I've been working on a lightweight advertising/invoicing/etc design for one of my projects. One of the things I decided to store in the db was a template for what is basically a report (I'll blog on that soon). It went with a particular part of the project, so I had a table with one row that held the template. No plan for history as part of v1, we'd just change the template and move forward. Now the first part about that is minimalist is my total comfort level with the idea that if I wanted to change things later to track all the version changes it would be easily done, and would have no affect on stuff doing prior to that point.

Based on that, I stubbed in a todo item that we would need a UI to allow making changes to the template. Not a high priority item, but I've learned the hard way that if you build a system,you build the tools needed to manage it or you're doomed to only letting power users make changes.

As things evolved I needed a template for a different part of the system, and it was a very similar implementation. I hate duplication, so I stopped and looked some, and saw that I'd need one more template before I was done for yet another part of the solution. Now I could just create three tables, one for each area and let them store one row, or I could make a minor change to the first part of the solution to reference a shared template table. Which to do and why?

For me, condensing it down to one table meant I needed only one UI implemented instead of 3. Yes, they'd be similar, but each would need it's own set of procs and it's own menu item. Do I save a lot by doing that? Maybe I save an hour. Do I lose anything? As far as I can tell I don't, but it's still one table and I'm still comfortable that if I need to change things, the change is isolated to one area and won't require a lot of pain.
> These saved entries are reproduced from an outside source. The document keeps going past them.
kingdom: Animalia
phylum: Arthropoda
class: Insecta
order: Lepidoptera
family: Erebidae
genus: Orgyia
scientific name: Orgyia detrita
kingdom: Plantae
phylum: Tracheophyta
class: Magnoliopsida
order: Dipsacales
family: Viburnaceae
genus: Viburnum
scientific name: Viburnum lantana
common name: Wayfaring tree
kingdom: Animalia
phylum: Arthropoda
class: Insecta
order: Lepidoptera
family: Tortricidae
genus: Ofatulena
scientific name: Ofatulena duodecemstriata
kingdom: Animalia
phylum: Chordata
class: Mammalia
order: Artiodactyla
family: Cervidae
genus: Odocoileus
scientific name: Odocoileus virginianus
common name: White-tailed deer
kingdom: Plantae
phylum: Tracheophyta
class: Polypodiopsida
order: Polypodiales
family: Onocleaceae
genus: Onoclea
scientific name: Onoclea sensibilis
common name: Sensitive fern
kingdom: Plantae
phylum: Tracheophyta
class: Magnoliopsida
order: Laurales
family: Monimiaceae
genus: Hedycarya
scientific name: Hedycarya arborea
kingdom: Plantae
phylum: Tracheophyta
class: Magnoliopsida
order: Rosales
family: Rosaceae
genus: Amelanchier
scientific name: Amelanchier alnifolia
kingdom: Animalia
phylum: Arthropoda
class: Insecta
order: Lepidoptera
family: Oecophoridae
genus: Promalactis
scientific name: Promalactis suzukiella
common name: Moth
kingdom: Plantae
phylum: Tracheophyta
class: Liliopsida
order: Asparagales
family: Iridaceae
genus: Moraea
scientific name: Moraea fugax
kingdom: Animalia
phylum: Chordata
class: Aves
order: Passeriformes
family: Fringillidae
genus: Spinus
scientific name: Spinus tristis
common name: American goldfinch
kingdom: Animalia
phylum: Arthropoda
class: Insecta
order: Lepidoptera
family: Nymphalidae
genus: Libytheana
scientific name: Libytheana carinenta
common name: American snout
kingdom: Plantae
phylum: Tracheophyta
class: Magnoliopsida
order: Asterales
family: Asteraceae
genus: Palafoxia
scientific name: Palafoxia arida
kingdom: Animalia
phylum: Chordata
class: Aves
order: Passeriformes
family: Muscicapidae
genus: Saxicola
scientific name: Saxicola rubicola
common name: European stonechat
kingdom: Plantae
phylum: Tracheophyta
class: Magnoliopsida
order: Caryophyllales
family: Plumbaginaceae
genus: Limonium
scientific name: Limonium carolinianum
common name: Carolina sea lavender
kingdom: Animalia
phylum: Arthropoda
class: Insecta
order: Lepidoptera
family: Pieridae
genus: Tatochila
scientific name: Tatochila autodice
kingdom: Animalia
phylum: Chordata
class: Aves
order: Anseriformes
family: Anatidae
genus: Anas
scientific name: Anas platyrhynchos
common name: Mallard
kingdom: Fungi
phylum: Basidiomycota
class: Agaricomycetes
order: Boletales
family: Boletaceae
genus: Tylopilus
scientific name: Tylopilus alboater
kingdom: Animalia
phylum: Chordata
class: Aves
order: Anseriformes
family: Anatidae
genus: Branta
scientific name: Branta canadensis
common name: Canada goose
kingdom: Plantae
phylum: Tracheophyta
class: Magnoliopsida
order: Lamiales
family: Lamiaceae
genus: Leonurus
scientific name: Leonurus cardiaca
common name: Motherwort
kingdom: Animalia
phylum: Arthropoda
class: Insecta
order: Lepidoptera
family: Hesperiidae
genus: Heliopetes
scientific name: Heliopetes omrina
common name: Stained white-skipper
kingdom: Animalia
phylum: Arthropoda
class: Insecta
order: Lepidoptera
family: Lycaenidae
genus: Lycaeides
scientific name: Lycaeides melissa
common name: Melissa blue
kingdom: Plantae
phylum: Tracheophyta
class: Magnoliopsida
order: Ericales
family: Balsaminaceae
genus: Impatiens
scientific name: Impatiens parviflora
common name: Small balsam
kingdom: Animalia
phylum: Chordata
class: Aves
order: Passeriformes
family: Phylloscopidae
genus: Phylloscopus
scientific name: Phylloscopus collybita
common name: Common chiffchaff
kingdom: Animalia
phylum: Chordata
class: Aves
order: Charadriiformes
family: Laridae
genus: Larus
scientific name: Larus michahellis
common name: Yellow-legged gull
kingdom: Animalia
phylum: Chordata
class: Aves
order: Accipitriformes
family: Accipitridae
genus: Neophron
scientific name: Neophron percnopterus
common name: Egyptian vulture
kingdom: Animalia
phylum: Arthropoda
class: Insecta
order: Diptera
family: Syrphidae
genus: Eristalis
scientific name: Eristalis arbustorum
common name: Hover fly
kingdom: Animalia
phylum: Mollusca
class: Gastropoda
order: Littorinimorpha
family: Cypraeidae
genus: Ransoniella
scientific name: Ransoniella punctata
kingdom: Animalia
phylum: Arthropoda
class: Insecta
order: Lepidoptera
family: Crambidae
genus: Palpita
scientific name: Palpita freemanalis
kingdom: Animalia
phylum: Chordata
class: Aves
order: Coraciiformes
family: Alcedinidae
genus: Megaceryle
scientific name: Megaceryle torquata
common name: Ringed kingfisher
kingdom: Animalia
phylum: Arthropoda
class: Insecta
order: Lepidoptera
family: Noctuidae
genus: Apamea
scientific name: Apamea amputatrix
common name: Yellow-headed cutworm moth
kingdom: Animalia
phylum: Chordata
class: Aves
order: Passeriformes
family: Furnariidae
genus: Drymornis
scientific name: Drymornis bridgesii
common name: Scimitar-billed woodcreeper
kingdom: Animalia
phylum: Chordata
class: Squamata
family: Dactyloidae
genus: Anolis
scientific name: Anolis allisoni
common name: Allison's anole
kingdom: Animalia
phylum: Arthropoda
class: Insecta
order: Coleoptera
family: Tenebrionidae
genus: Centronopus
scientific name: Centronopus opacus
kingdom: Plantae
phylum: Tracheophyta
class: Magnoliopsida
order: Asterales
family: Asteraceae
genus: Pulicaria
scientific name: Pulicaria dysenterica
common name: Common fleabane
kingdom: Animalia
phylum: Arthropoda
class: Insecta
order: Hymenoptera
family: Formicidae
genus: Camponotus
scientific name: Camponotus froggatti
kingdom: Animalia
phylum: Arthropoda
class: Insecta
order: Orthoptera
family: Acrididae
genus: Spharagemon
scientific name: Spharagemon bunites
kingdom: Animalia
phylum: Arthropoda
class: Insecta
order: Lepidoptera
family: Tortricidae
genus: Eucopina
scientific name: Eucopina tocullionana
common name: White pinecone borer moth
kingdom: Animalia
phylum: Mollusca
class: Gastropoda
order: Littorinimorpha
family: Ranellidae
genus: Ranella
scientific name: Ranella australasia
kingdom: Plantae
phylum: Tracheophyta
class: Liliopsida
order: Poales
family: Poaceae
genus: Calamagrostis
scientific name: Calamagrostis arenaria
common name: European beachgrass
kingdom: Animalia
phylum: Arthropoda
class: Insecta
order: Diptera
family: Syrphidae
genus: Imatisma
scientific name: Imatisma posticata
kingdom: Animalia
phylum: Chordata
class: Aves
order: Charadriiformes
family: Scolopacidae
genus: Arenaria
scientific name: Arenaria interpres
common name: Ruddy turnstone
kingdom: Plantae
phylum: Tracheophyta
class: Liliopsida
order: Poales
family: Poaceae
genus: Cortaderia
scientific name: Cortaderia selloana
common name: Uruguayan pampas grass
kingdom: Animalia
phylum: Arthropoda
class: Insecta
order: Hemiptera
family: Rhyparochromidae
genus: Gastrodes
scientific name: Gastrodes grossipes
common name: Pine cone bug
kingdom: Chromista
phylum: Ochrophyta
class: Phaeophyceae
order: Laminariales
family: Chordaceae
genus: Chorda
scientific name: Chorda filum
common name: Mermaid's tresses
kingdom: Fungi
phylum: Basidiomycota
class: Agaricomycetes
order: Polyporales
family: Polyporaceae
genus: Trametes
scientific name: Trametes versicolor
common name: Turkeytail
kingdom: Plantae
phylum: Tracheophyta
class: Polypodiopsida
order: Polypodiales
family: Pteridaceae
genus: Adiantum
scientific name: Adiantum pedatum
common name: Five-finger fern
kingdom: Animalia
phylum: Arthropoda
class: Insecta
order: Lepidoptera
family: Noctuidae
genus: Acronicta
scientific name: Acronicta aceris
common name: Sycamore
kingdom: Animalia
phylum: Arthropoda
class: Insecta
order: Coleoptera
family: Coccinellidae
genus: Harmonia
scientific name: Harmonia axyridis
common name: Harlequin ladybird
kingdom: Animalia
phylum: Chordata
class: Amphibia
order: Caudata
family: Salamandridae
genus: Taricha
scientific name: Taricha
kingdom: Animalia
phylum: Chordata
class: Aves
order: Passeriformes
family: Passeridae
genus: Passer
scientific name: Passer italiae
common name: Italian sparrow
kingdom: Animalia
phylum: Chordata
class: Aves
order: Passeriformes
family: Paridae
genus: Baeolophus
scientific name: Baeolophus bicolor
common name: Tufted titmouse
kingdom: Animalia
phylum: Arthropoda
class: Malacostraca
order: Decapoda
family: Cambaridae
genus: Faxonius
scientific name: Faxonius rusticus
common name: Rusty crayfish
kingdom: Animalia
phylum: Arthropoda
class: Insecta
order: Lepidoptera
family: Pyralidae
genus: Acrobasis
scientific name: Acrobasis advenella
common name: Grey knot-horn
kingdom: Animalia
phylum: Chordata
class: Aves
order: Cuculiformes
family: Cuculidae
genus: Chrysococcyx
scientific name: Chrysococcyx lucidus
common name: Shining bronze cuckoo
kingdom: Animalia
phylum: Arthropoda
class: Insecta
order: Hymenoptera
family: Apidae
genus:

Even here you can see that there are some interesting design decisions. I could have stored the template in the file system and just used notepad to edit it (very minimalist), or I could have built a report in Reporting Services but I would have needed three of them, and probably other options I didn't see. The biggest reason to put it in the db is to provide the ability to edit it via the web, and I prefer not to have apps working in the file system for the web.

Regardless of whether you evolve a design my way or another way, you'll encounter a lot of places where you can add/remove complexity. Adding one more table doesn't seem like a lot. Adding 10? Think about how you'll maintain it, index it, build a UI against it, and only build what you need - without being blind to tomorrow.